07 July 2022, Berlin: The logo of the video community TikTok at the fashion fair Premium.
Jens Kalaene/picture alliance via Getty Images, Justin Chin/Bloomberg via Getty Images

Nearly half of American adults support a ban of the Chinese-owned app TikTok, a social media platform wildly popular among young people, which has shown itself to be a national security threat and a danger to children and teens.

Some 47 percent of respondents to a new Reuters/Ipsos poll said they at least somewhat supported “banning the social media application, TikTok, from use in the United States,” while 36 percent opposed a ban, and 17 percent said they didn’t know.

TikTok influencers Florin Vitan (L) and Alessia Lanza perform a video for the social network TikTok (Photo by MIGUEL MEDINA/AFP via Getty Images)

As far as political alignment, 58 percent of Republicans favored a ban, while 47 percent of Democrats said they supported it, the poll showed.

The survey also revealed that there are grave concerns among Americans over the global influence of China, a hostile foreign country.

The poll was conducted nationwide, surveying 1,005 American adults, including 443 Democrats and 346 Republicans, and had a credibility interval of roughly four percentage points in either direction.

“We’ve taken unprecedented actions to safeguard protected U.S. user data, and we will continue working to build a safe, secure, and inclusive platform to ensure the positive experience of our users in every corner of the country,” a TikTok spokesperson insisted.

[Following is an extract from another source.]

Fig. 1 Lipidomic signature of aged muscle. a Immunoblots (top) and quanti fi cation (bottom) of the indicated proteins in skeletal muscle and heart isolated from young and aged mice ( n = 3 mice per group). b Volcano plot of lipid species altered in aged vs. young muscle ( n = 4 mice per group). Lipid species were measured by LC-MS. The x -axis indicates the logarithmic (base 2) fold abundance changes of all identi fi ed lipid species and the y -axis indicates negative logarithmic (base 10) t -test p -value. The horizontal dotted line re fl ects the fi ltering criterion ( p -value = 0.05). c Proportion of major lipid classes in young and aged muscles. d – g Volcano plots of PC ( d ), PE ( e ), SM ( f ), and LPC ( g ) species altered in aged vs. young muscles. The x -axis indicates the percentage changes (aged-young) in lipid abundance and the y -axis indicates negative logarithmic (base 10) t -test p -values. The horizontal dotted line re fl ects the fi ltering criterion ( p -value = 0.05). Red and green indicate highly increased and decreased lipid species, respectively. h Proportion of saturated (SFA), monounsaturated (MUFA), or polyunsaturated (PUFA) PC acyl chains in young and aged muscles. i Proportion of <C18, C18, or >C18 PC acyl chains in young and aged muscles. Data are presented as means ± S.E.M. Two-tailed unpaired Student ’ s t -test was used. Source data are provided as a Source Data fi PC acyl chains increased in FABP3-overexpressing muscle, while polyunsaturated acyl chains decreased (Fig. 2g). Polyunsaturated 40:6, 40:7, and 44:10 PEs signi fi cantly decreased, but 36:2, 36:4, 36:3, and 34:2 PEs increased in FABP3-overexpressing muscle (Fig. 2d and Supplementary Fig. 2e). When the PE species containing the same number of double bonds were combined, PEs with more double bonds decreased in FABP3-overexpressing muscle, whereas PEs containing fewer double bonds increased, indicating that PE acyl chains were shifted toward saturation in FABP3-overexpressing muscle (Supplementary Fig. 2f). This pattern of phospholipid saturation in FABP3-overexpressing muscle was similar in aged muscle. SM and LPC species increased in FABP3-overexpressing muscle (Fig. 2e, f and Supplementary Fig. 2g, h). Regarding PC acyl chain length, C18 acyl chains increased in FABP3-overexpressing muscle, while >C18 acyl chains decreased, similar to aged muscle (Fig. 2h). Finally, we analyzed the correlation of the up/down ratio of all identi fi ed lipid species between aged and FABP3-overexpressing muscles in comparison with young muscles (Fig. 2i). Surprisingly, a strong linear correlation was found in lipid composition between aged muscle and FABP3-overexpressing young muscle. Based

Still, TikTok is viewed by many as simply Chinese surveillance and psyops thinly veiled as a social media platform. It has shown itself to be a danger to kids and teens, a national security threat, and having meddled in U.S. elections.

Additionally, TikTok’s parent company, ByteDance, has already been caught snooping on U.S. and UK journalists in multiple instances.

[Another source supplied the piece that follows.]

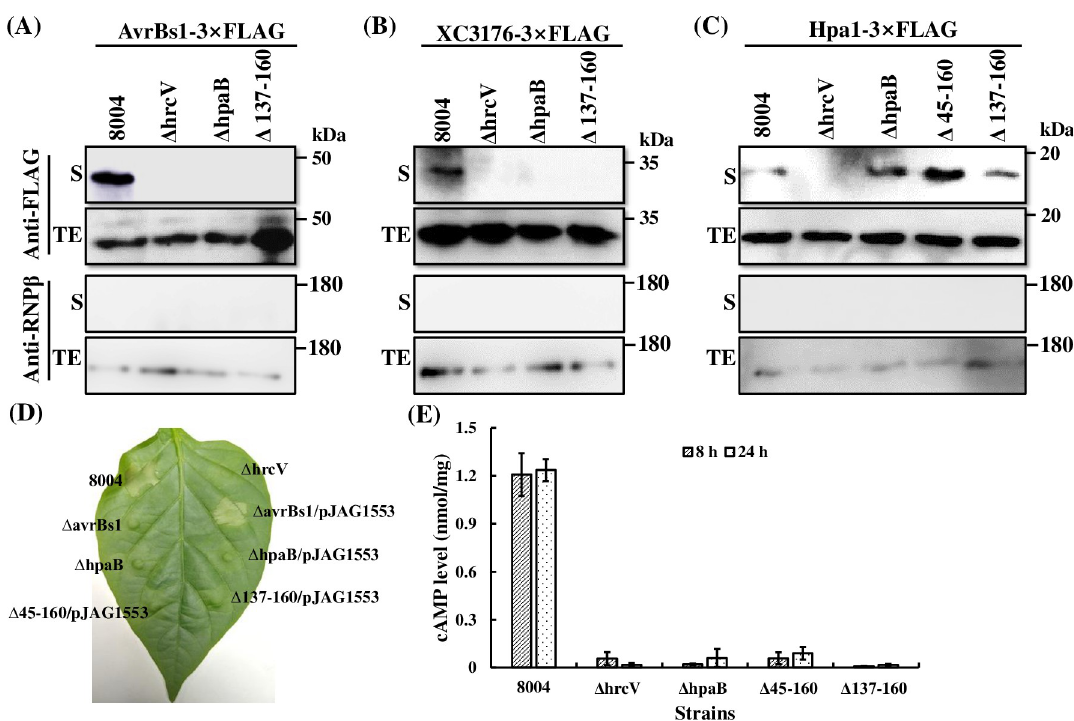
Fig 3. The C-terminal domain of HpaB is required for the secretion and translocation of T3Es in Xcc . ( A-C ) Xcc strains were incubated in hrp -inducing medium MMX. Total cell extracts (TE) and culture supernatants (S) were analyzed by immunoblotting with an ant-FLAG antibody or anti-RNP β antibody. T3Es AvrBs1 ( A ) and XC3176 ( B ) tagged with 3 × FLAG epitope tag were introduced into wild type strain 8004, T3S-defective Δ hrcV, Δ hpaB, and hpaB C-terminal deletion mutant Δ 137–160, respectively. ( C ) Non- effector Hpa1 tagged with 3 × FLAG epitope tag was introduced to wild type strain 8004, T3S-defective Δ hrcV, Δ hpaB, Δ 45–160, and hpaB C-terminal deletion mutant Δ 137–160, respectively. ( D ) Translocation assays were performed based AvrBs1 reporter. Xcc strains harboring or not with plasmid pJAG1553 expressing AvrAC 1-102 -AvrBs1 59-445 fusion were infiltrated into the expanded leaves of pepper ( Capsicum annuum cv. ECW-10R) at an OD 600 of 0.1, respectively. The phenotypes were photographed at 24 h post- inoculation. Wild type strain 8004 and Δ hpaB were used here as positive and negative control, respectively. ( E ) Translocation assays were performed with Cya reporter. Wild type strain 8004, T3S-defective Δ hrcV, Δ hpaB, Δ 45–160, and Δ 137–160, with plasmid pJAA1553 expressing AvrAC 1-102 -Cya 2-400 − 3 × FLAG fusion were infiltrated into Chinese cabbage ( Brassica oleracea cv. Jingfeng NO. 1) leaves at an OD 600 of 0.1. The cAMP level found in infected leaves was tested at 8 and 24 h post-inoculation, respectively. Values are the mean ± standard deviation from three repeats, each with 3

As Breitbart News previously reported, ByteDance employees have obtained the private user data of U.S. journalists. The Chinese company was also recently discovered having tracked a UK journalist via her cat’s TikTok account, which didn’t even have her real name on it.

In 2020, then-President Donald Trump sought to ban new downloads of the Chinese app, but a series of court decisions blocked the rule from going into effect.

While the U.S. government mulls over what to do about TikTok when it comes to its citizens, it has been more proactive about protecting itself, barring military and TSA employees from having the Chinese app on their devices.